Ce sont toutes ces visions du mot « relation » qu’il nous semble pertinent d’examiner lors du colloque. Il s’agira au cours de ces journées de développer des points de vue ou facettes variés sur ce terme, en les mettant en relation de manière « indisciplinée » (Suchet, 2016), dans un champ qui traverse bien des disciplines. Différents volets peuvent être ainsi explorés, parmi lesquels :
Thématique 1 – La relation apprenant et enseignant dans un cadre d’enseignement des langues. Comment s’instaure-t-elle et s’épanouit-elle ? Quelles sont ses répercussions pour l’apprentissage ? Que veulent dire les mots « relation pédagogique » ?

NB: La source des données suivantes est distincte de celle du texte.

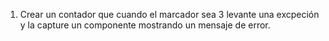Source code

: 1. Crear un contador que cuando el marcador sea 3 levante una excpeción y la capture un componente mostrando un mensaje de error.

<!-- // TU SOLUCIÓN A PARTIR DE AQUÍ-->
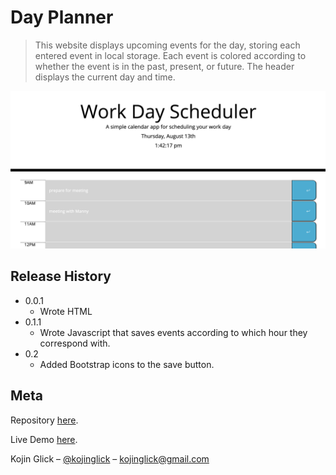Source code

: # Day Planner
> This website displays upcoming events for the day, storing each entered event in local storage. Each event is colored according to whether the event is in the past, present, or future. The header displays the current day and time.

![](./Assets/dayPlanner.png)

## Release History

* 0.0.1
    * Wrote HTML
* 0.1.1
    * Wrote Javascript that saves events according to which hour they correspond with.
* 0.2
    * Added Bootstrap icons to the save button.

## Meta
Repository [here](https://github.com/moonstripe11/hw5-dailyScheduler).

Live Demo [here](https://moonstripe11.github.io/hw5-dailyScheduler/Develop/index.html).

Kojin Glick – [@kojinglick](https://twitter.com/kojinglick) – kojinglick@gmail.com
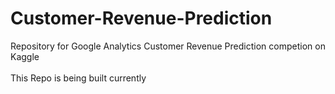 # Customer-Revenue-Prediction
Repository for Google Analytics Customer Revenue Prediction competion on Kaggle
<br></br>This Repo is being built currently
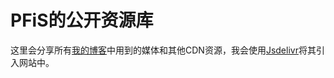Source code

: # PFiS的公开资源库
这里会分享所有[我的博客](http://pfis.infinityfreeapp.com/)中用到的媒体和其他CDN资源，我会使用[Jsdelivr](https://www.jsdelivr.com)将其引入网站中。

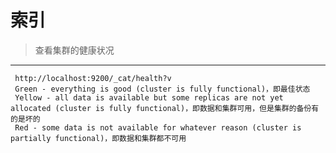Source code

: # 索引
> 查看集群的健康状况
 ---
     http://localhost:9200/_cat/health?v
     Green - everything is good (cluster is fully functional)，即最佳状态
     Yellow - all data is available but some replicas are not yet allocated (cluster is fully functional)，即数据和集群可用，但是集群的备份有的是坏的
     Red - some data is not available for whatever reason (cluster is partially functional)，即数据和集群都不可用   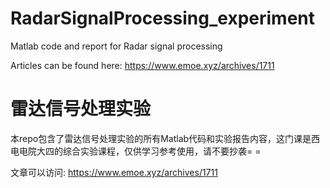 # RadarSignalProcessing_experiment

Matlab code and report for Radar signal processing

Articles can be found here: https://www.emoe.xyz/archives/1711

# 雷达信号处理实验

本repo包含了雷达信号处理实验的所有Matlab代码和实验报告内容，这门课是西电电院大四的综合实验课程，仅供学习参考使用，请不要抄袭= =

文章可以访问: https://www.emoe.xyz/archives/1711
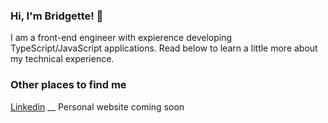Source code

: ### Hi, I'm Bridgette!  👋

I am a front-end engineer with expierence developing TypeScript/JavaScript applications. Read below to learn a little more about my technical experience. 


### Other places to find me

[Linkedin](http://linkedin.com/in/bridgette-howard) __
Personal website coming soon

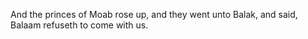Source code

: And the princes of Moab rose up, and they went unto Balak, and said, Balaam refuseth to come with us.
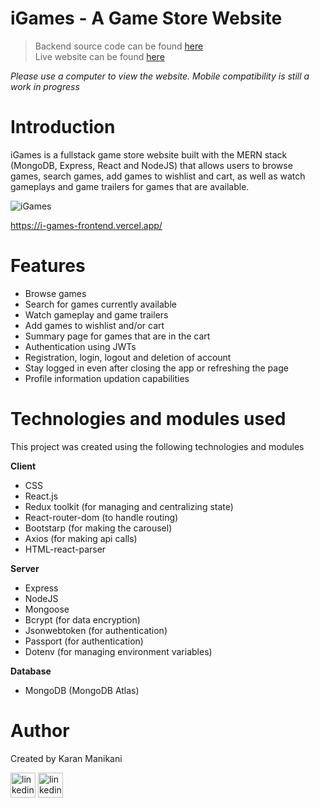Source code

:# iGames - A Game Store Website

> Backend source code can be found [here](https://github.com/Karan-Manikani/iGames-backend/) <br>
> Live website can be found [here](https://i-games-frontend.vercel.app/)

_Please use a computer to view the website. Mobile compatibility is still a work in progress_

# Introduction

iGames is a fullstack game store website built with the MERN stack (MongoDB, Express, React and NodeJS) that allows users to browse games, search games, add games to wishlist and cart, as well as watch gameplays and game trailers for games that are available.

![iGames](https://www.linkpicture.com/q/Screenshot-2022-12-07-204145.png)

https://i-games-frontend.vercel.app/

# Features

-   Browse games
-   Search for games currently available
-   Watch gameplay and game trailers
-   Add games to wishlist and/or cart
-   Summary page for games that are in the cart
-   Authentication using JWTs
-   Registration, login, logout and deletion of account
-   Stay logged in even after closing the app or refreshing the page
-   Profile information updation capabilities

# Technologies and modules used

This project was created using the following technologies and modules

**Client**

-   CSS
-   React.js
-   Redux toolkit (for managing and centralizing state)
-   React-router-dom (to handle routing)
-   Bootstarp (for making the carousel)
-   Axios (for making api calls)
-   HTML-react-parser

**Server**

-   Express
-   NodeJS
-   Mongoose
-   Bcrypt (for data encryption)
-   Jsonwebtoken (for authentication)
-   Passport (for authentication)
-   Dotenv (for managing environment variables)

**Database**

-   MongoDB (MongoDB Atlas)

# Author

Created by Karan Manikani

[<img src='https://camo.githubusercontent.com/c8a9c5b414cd812ad6a97a46c29af67239ddaeae08c41724ff7d945fb4c047e5/68747470733a2f2f6564656e742e6769746875622e696f2f537570657254696e7949636f6e732f696d616765732f7376672f6c696e6b6564696e2e737667' alt='linkedin' height='40'>](https://www.linkedin.com/in/karan-manikani/)
[<img src='https://camo.githubusercontent.com/b079fe922f00c4b86f1b724fbc2e8141c468794ce8adbc9b7456e5e1ad09c622/68747470733a2f2f6564656e742e6769746875622e696f2f537570657254696e7949636f6e732f696d616765732f7376672f6769746875622e737667' alt='linkedin' height='40'>](https://github.com/Karan-Manikani/)
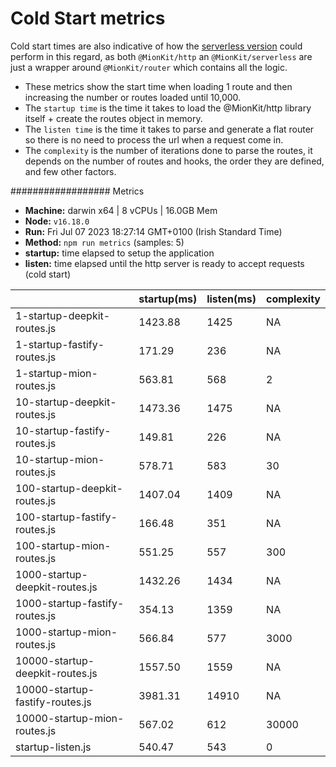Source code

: # Cold Start metrics

Cold start times are also indicative of how the [serverless version](https://github.com/MionKit/mion/tree/master/packages/serverless) could perform in this regard, as both `@MionKit/http` an `@MionKit/serverless` are just a wrapper around `@MionKit/router` which contains all the logic.

- These metrics show the start time when loading 1 route and then increasing the number or routes loaded until 10,000.
- The `startup time` is the time it takes to load the @MionKit/http library itself + create the routes object in memory.
- The `listen time` is the time it takes to parse and generate a flat router so there is no need to process the url when a request come in.
- The `complexity` is the number of iterations done to parse the routes, it depends on the number of routes and hooks, the order they are defined, and few other factors.

################## Metrics

- **Machine:** darwin x64 | 8 vCPUs | 16.0GB Mem
- **Node:** `v16.18.0`
- **Run:** Fri Jul 07 2023 18:27:14 GMT+0100 (Irish Standard Time)
- **Method:** `npm run metrics` (samples: 5)
- **startup:** time elapsed to setup the application
- **listen:** time elapsed until the http server is ready to accept requests (cold start)

|                                 | startup(ms) | listen(ms) | complexity |
| ------------------------------- | ----------- | ---------- | ---------- |
| 1-startup-deepkit-routes.js     | 1423.88     | 1425       | NA         |
| 1-startup-fastify-routes.js     | 171.29      | 236        | NA         |
| 1-startup-mion-routes.js        | 563.81      | 568        | 2          |
| 10-startup-deepkit-routes.js    | 1473.36     | 1475       | NA         |
| 10-startup-fastify-routes.js    | 149.81      | 226        | NA         |
| 10-startup-mion-routes.js       | 578.71      | 583        | 30         |
| 100-startup-deepkit-routes.js   | 1407.04     | 1409       | NA         |
| 100-startup-fastify-routes.js   | 166.48      | 351        | NA         |
| 100-startup-mion-routes.js      | 551.25      | 557        | 300        |
| 1000-startup-deepkit-routes.js  | 1432.26     | 1434       | NA         |
| 1000-startup-fastify-routes.js  | 354.13      | 1359       | NA         |
| 1000-startup-mion-routes.js     | 566.84      | 577        | 3000       |
| 10000-startup-deepkit-routes.js | 1557.50     | 1559       | NA         |
| 10000-startup-fastify-routes.js | 3981.31     | 14910      | NA         |
| 10000-startup-mion-routes.js    | 567.02      | 612        | 30000      |
| startup-listen.js               | 540.47      | 543        | 0          |
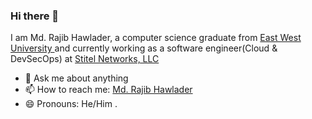 ### Hi there 👋
I am Md. Rajib Hawlader,  a computer science graduate from <a href="https://ewubd.edu">East West University </a> and currently working as a software engineer(Cloud & DevSecOps) at <a href="https://www.stitelnetworks.com">Stitel Networks, LLC </a>
<!--
**MRajibH/MRajibH** is a ✨ _special_ ✨ repository because its `README.md` (this file) appears on your GitHub profile.-->
- 💬 Ask me about anything
- 📫 How to reach me: <a href="https://rajibhawlader.me"> Md. Rajib Hawlader</a>
- 😄 Pronouns: He/Him
.
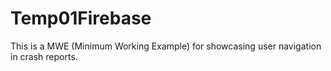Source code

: # Temp01Firebase
This is a MWE (Minimum Working Example) for showcasing user navigation in crash reports.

Thématique 2 – La prise en compte de la relation aux langues et aux cultures des apprenants qui se noue dans des parcours familiaux, sociaux, historiques. Quels enjeux (interculturels, d’émancipation, de domination, etc.) dans le champ de l’éducation aux langues ? Que se produit-il dans la relation des apprenants entre eux, à leur enseignant, dans des contextes plurilingues et pluriculturels contrastés ?
Thématique 3 – La mise en relation déclenchée par les supports didactiques dits artistiques (littérature, arts visuels, etc.) qui ne constituent pas seulement des vecteurs de savoir, mais qui déclenchent des formes de « reliance » et de résonance, en mobilisant les univers sensibles et sensoriels des apprenants ;
Thématique 4 – Les enjeux de formation à la relation : comment sont formés aujourd’hui des futurs enseignants de langues à la relation ? Peut-on parler de « didactique relationnelle » ?
Thématique 5 – Comment devient-on un interactant dans une langue nouvelle au-delà du contexte d’apprentissage ? Doit-on/Comment former aux représentations et aux attitudes propres à une culture ?
Les propositions de communication (individuelles ou en binômes), de performance, d’atelier, de table ronde ou de symposium indiquant un des volets choisis prendront la forme de résumés de 250 mots à 300 mots et seront à déposer avant le 5 janvier 2024.